Tindakan yang Diperlukan: Perbarui baris-baris mulai dari yang memuat "Rank the categories" sampai dengan yang memuat "Concluso, In Corso" dengan mengganti "highest" menjadi "largest". Tuliskan kembali hanya bagian itu tanpa perubahan lain.

Data Mentah:
-------------------------

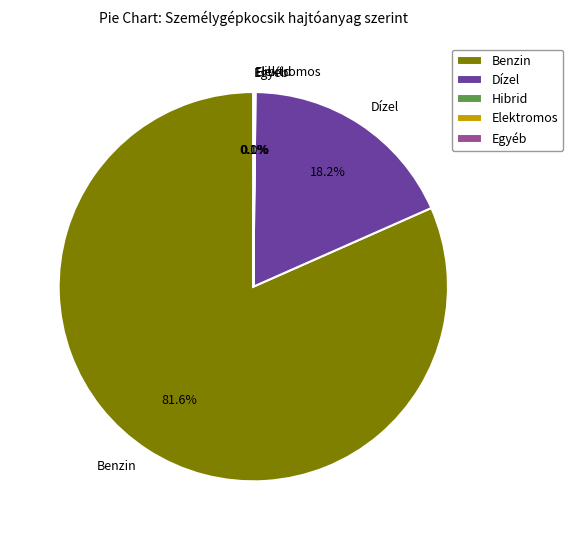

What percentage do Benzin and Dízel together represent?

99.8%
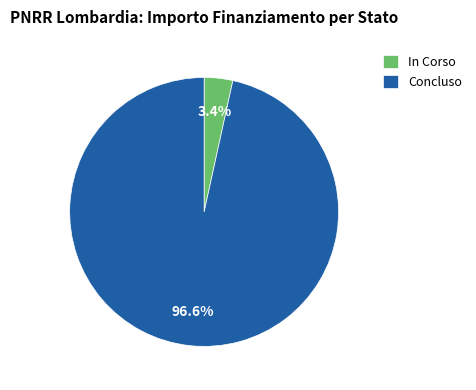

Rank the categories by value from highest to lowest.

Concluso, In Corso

-------------------------

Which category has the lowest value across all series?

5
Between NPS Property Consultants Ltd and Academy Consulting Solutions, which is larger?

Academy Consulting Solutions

-------------------------

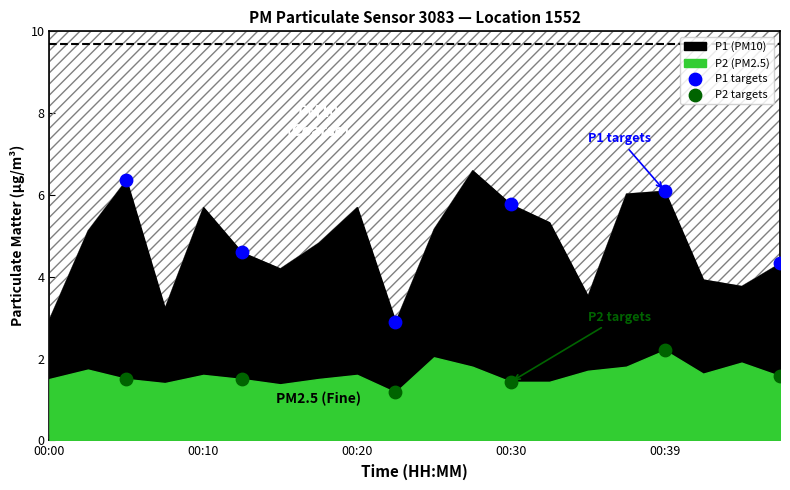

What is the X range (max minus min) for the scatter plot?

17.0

-------------------------

Ruang Jawaban:
Rank the categories by value from largest to lowest.

Concluso, In Corso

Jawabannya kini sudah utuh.